→ Directive: Once the pictures are removed, output the remaining entries exactly as given.

→ Extracted entries:
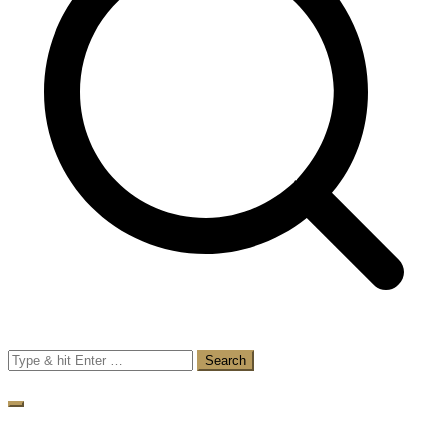
Search
for:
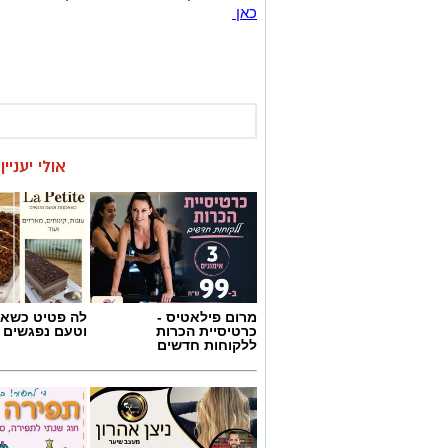
כאן
אולי יעניי
מרום פילאטיס -
לה פטיט כשאו
כרטיסיית הכרות
וטעם נפגשים
ללקוחות חדשים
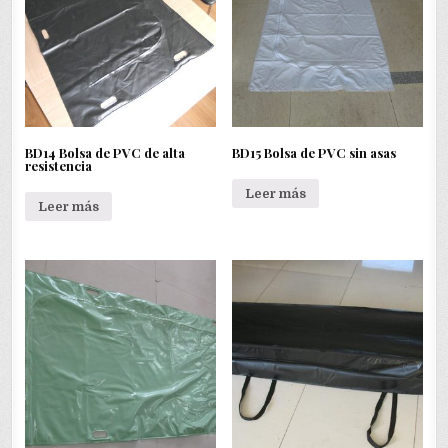
BD14 Bolsa de PVC de alta
BD15 Bolsa de PVC sin asas
resistencia
Leer más
Leer más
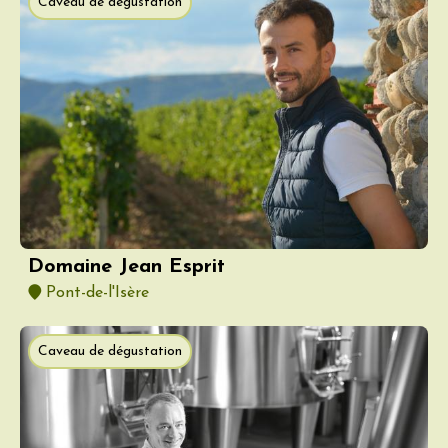
Caveau de dégustation
Domaine Jean Esprit
Pont-de-l'Isère
Caveau de dégustation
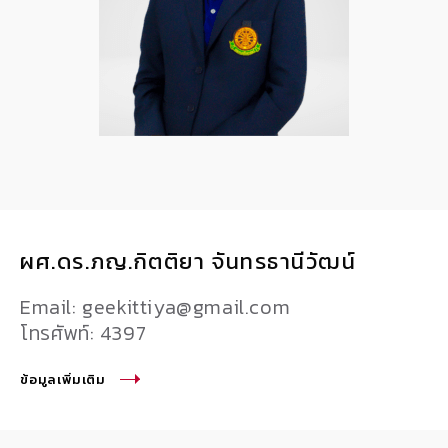
ผศ.ดร.ภญ.กิตติยา จันทรธานีวัฒน์
Email: geekittiya@gmail.com
โทรศัพท์: 4397
ข้อมูลเพิ่มเติม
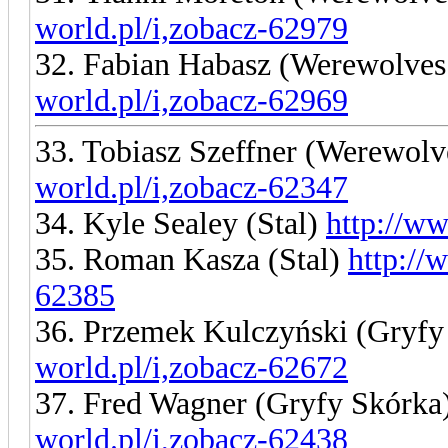
world.pl/i,zobacz-62979
32. Fabian Habasz (Werewolve
world.pl/i,zobacz-62969
33. Tobiasz Szeffner (Werewol
world.pl/i,zobacz-62347
34. Kyle Sealey (Stal)
http://w
35. Roman Kasza (Stal)
http://
62385
36. Przemek Kulczyński (Gryf
world.pl/i,zobacz-62672
37. Fred Wagner (Gryfy Skórka
world.pl/i,zobacz-62438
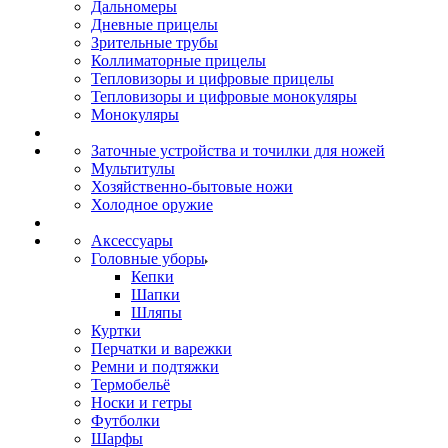
Дальномеры
Дневные прицелы
Зрительные трубы
Коллиматорные прицелы
Тепловизоры и цифровые прицелы
Тепловизоры и цифровые монокуляры
Монокуляры
Заточные устройства и точилки для ножей
Мультитулы
Хозяйственно-бытовые ножи
Холодное оружие
Аксессуары
Головные уборы
Кепки
Шапки
Шляпы
Куртки
Перчатки и варежки
Ремни и подтяжки
Термобельё
Носки и гетры
Футболки
Шарфы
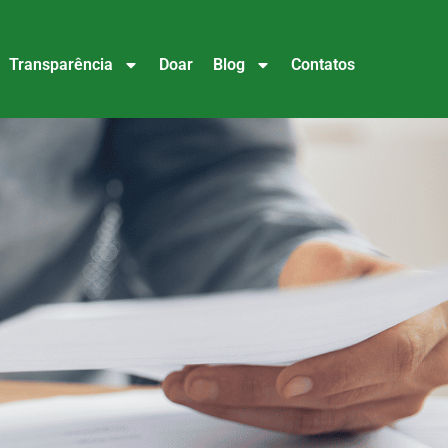
Transparência
Doar
Blog
Contatos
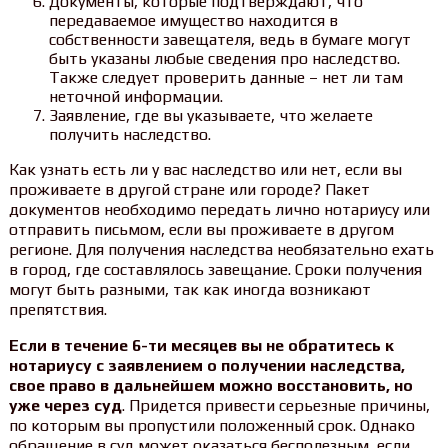
Документы, которые подтверждают, что
передаваемое имущество находится в
собственности завещателя, ведь в бумаге могут
быть указаны любые сведения про наследство.
Также следует проверить данные – нет ли там
неточной информации.
Заявление, где вы указываете, что желаете
получить наследство.
Как узнать есть ли у вас наследство или нет, если вы
проживаете в другой стране или городе? Пакет
документов необходимо передать лично нотариусу или
отправить письмом, если вы проживаете в другом
регионе. Для получения наследства необязательно ехать
в город, где составлялось завещание. Сроки получения
могут быть разными, так как иногда возникают
препятствия.
Е
сли в течение 6-ти месяцев вы не обратитесь к
нотариусу с заявлением о получении наследства,
свое право в дальнейшем можно восстановить, но
уже через суд
. Придется привести серьезные причины,
по которым вы пропустили положенный срок. Однако
обращение в суд может оказаться бесполезным, если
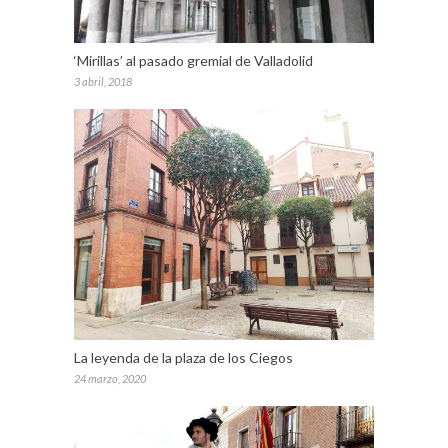
‘Mirillas’ al pasado gremial de Valladolid
3 abril, 2018
La leyenda de la plaza de los Ciegos
24 marzo, 2020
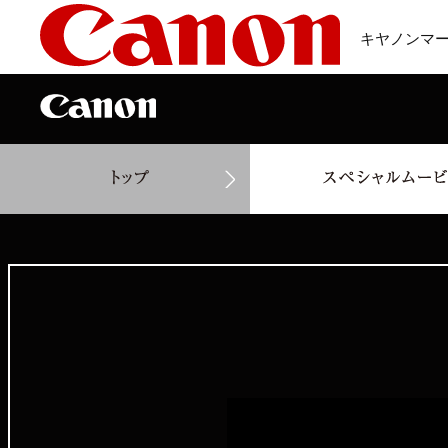
キヤノンマ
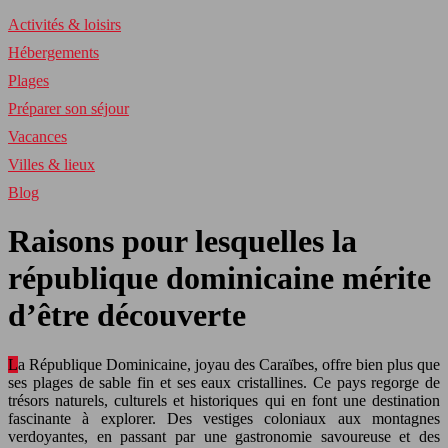
Activités & loisirs
Hébergements
Plages
Préparer son séjour
Vacances
Villes & lieux
Blog
Raisons pour lesquelles la
république dominicaine mérite
d’être découverte
La République Dominicaine, joyau des Caraïbes, offre bien plus que
ses plages de sable fin et ses eaux cristallines. Ce pays regorge de
trésors naturels, culturels et historiques qui en font une destination
fascinante à explorer. Des vestiges coloniaux aux montagnes
verdoyantes, en passant par une gastronomie savoureuse et des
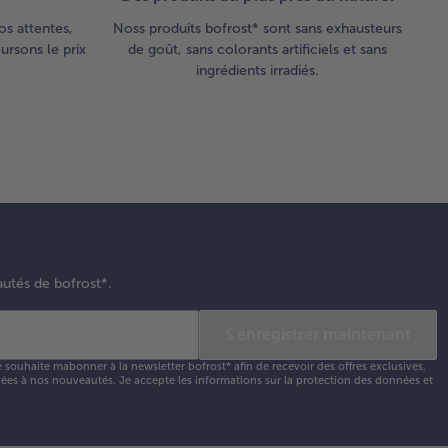
os attentes,
Noss produits bofrost* sont sans exhausteurs
rsons le prix
de goût, sans colorants artificiels et sans
ingrédients irradiés.
autés de bofrost*.
S'enregistrer maintenant
e souhaite mabonner à la newsletter bofrost* afin de recevoir des offres exclusives,
 liées à nos nouveautés. Je accepte les
informations sur la protection des données et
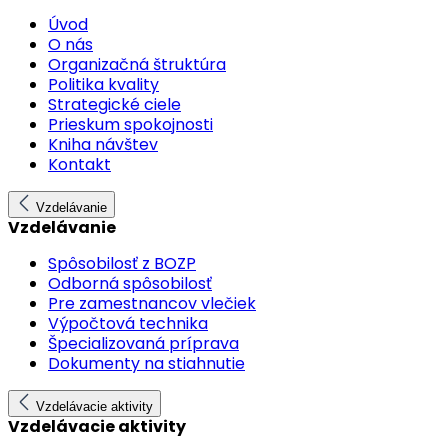
Úvod
O nás
Organizačná štruktúra
Politika kvality
Strategické ciele
Prieskum spokojnosti
Kniha návštev
Kontakt
Vzdelávanie
Vzdelávanie
Spôsobilosť z BOZP
Odborná spôsobilosť
Pre zamestnancov vlečiek
Výpočtová technika
Špecializovaná príprava
Dokumenty na stiahnutie
Vzdelávacie aktivity
Vzdelávacie aktivity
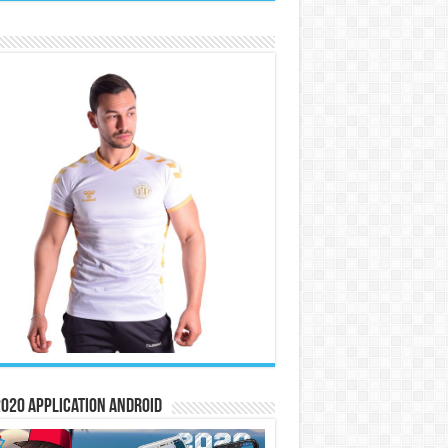
020 Application Android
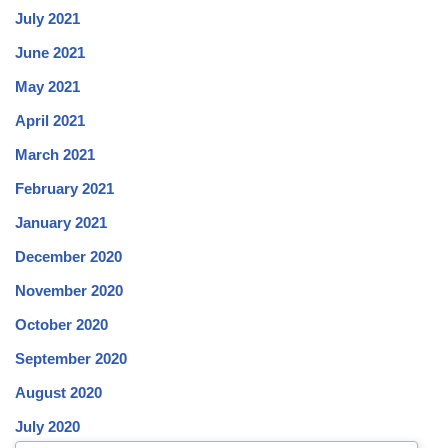
July 2021
June 2021
May 2021
April 2021
March 2021
February 2021
January 2021
December 2020
November 2020
October 2020
September 2020
August 2020
July 2020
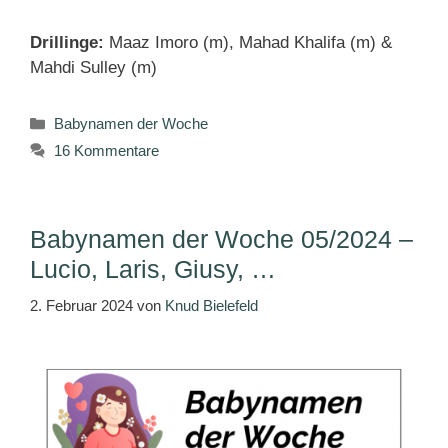
Drillinge:
Maaz Imoro (m), Mahad Khalifa (m) &
Mahdi Sulley (m)
Kategorien
Babynamen der Woche
16 Kommentare
Babynamen der Woche 05/2024 –
Lucio, Laris, Giusy, …
2. Februar 2024
von
Knud Bielefeld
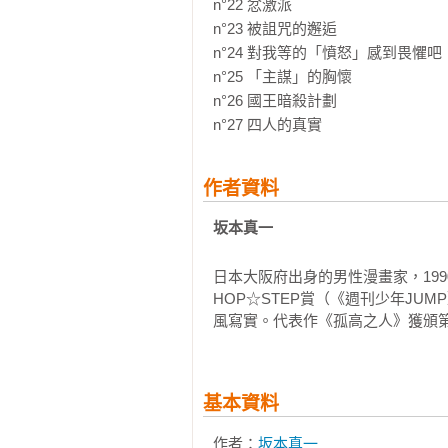
n°22 忿激派

n°23 被詛咒的邂逅

n°24 對我等的「憤怒」感到畏懼吧

n°25 「主謀」的胸懷

n°26 國王暗殺計劃

n°27 四人的真實
作者資料
坂本真一
日本大阪府出身的男性漫畫家，199
HOP☆STEP賞（《週刊少年J
風寫實。代表作《孤高之人》獲頒第
基本資料
作者：
坂本真一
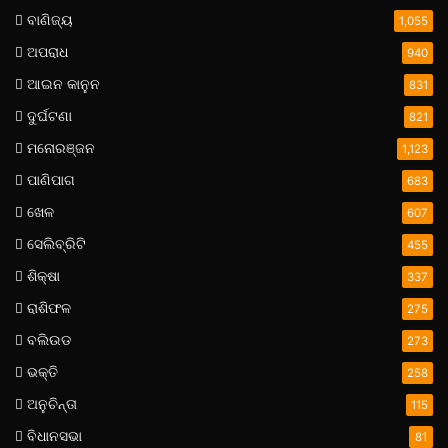
ବାଣିଜ୍ୟ
1,055
ଅପରାଧ
940
ଆଇନ କାନୁନ
831
ଦୁର୍ଘଟଣା
821
ମନୋରଞ୍ଜନ
1,123
ପାଣିପାଗ
683
ଖେଳ
607
ସେଲିବ୍ରିଟି
455
ଶିକ୍ଷା
337
ରାଶିଫଳ
275
ବଲିଉଡ
273
ଭକ୍ତି
258
ଅନୁଚିନ୍ତା
115
ବିଧାନସଭା
81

→ Problem solution:
Search
for:
כאן
אולי יעניי
מרום פילאטיס -
לה פטיט כשאו
כרטיסיית הכרות
וטעם נפגשים
ללקוחות חדשים
BD14 Bolsa de PVC de alta
BD15 Bolsa de PVC sin asas
resistencia
Leer más
Leer más
Caveau de dégustation
Domaine Jean Esprit
Pont-de-l'Isère
Caveau de dégustation
ผศ.ดร.ภญ.กิตติยา จันทรธานีวัฒน์
Email: geekittiya@gmail.com
โทรศัพท์: 4397
ข้อมูลเพิ่มเติม
world.pl/i,zobacz-62979
32. Fabian Habasz (Werewolve
world.pl/i,zobacz-62969
33. Tobiasz Szeffner (Werewol
world.pl/i,zobacz-62347
34. Kyle Sealey (Stal)
http://w
35. Roman Kasza (Stal)
http://
62385
36. Przemek Kulczyński (Gryf
world.pl/i,zobacz-62672
37. Fred Wagner (Gryfy Skórka
world.pl/i,zobacz-62438
Дальномеры
Дневные прицелы
Зрительные трубы
Коллиматорные прицелы
Тепловизоры и цифровые прицелы
Тепловизоры и цифровые монокуляры
Монокуляры
Заточные устройства и точилки для ножей
Мультитулы
Хозяйственно-бытовые ножи
Холодное оружие
Аксессуары
Головные уборы
Кепки
Шапки
Шляпы
Куртки
Перчатки и варежки
Ремни и подтяжки
Термобельё
Носки и гетры
Футболки
Шарфы
Transparência
Doar
Blog
Contatos
Документы, которые подтверждают, что
передаваемое имущество находится в
собственности завещателя, ведь в бумаге могут
быть указаны любые сведения про наследство.
Также следует проверить данные – нет ли там
неточной информации.
Заявление, где вы указываете, что желаете
получить наследство.
Как узнать есть ли у вас наследство или нет, если вы
проживаете в другой стране или городе? Пакет
документов необходимо передать лично нотариусу или
отправить письмом, если вы проживаете в другом
регионе. Для получения наследства необязательно ехать
в город, где составлялось завещание. Сроки получения
могут быть разными, так как иногда возникают
препятствия.
Е
сли в течение 6-ти месяцев вы не обратитесь к
нотариусу с заявлением о получении наследства,
свое право в дальнейшем можно восстановить, но
уже через суд
. Придется привести серьезные причины,
по которым вы пропустили положенный срок. Однако
обращение в суд может оказаться бесполезным, если
‘Mirillas’ al pasado gremial de Valladolid
3 abril, 2018
La leyenda de la plaza de los Ciegos
24 marzo, 2020
キヤノンマ
Activités & loisirs
Hébergements
Plages
Préparer son séjour
Vacances
Villes & lieux
Blog
Raisons pour lesquelles la
république dominicaine mérite
d’être découverte
La République Dominicaine, joyau des Caraïbes, offre bien plus que
ses plages de sable fin et ses eaux cristallines. Ce pays regorge de
trésors naturels, culturels et historiques qui en font une destination
fascinante à explorer. Des vestiges coloniaux aux montagnes
verdoyantes, en passant par une gastronomie savoureuse et des
os attentes,
Noss produits bofrost* sont sans exhausteurs
rsons le prix
de goût, sans colorants artificiels et sans
ingrédients irradiés.
autés de bofrost*.
S'enregistrer maintenant
e souhaite mabonner à la newsletter bofrost* afin de recevoir des offres exclusives,
 liées à nos nouveautés. Je accepte les
informations sur la protection des données et
Úvod
O nás
Organizačná štruktúra
Politika kvality
Strategické ciele
Prieskum spokojnosti
Kniha návštev
Kontakt
Vzdelávanie
Vzdelávanie
Spôsobilosť z BOZP
Odborná spôsobilosť
Pre zamestnancov vlečiek
Výpočtová technika
Špecializovaná príprava
Dokumenty na stiahnutie
Vzdelávacie aktivity
Vzdelávacie aktivity
020 Application Android
July 2021
June 2021
May 2021
April 2021
March 2021
February 2021
January 2021
December 2020
November 2020
October 2020
September 2020
August 2020
July 2020
Drillinge:
Maaz Imoro (m), Mahad Khalifa (m) &
Mahdi Sulley (m)
Kategorien
Babynamen der Woche
16 Kommentare
Babynamen der Woche 05/2024 –
Lucio, Laris, Giusy, …
2. Februar 2024
von
Knud Bielefeld
n°22 忿激派

n°23 被詛咒的邂逅

n°24 對我等的「憤怒」感到畏懼吧

n°25 「主謀」的胸懷

n°26 國王暗殺計劃

n°27 四人的真實
作者資料
坂本真一
日本大阪府出身的男性漫畫家，199
HOP☆STEP賞（《週刊少年J
風寫實。代表作《孤高之人》獲頒第
基本資料
作者：
坂本真一
ବାଣିଜ୍ୟ
1,055
ଅପରାଧ
940
ଆଇନ କାନୁନ
831
ଦୁର୍ଘଟଣା
821
ମନୋରଞ୍ଜନ
1,123
ପାଣିପାଗ
683
ଖେଳ
607
ସେଲିବ୍ରିଟି
455
ଶିକ୍ଷା
337
ରାଶିଫଳ
275
ବଲିଉଡ
273
ଭକ୍ତି
258
ଅନୁଚିନ୍ତା
115
ବିଧାନସଭା
81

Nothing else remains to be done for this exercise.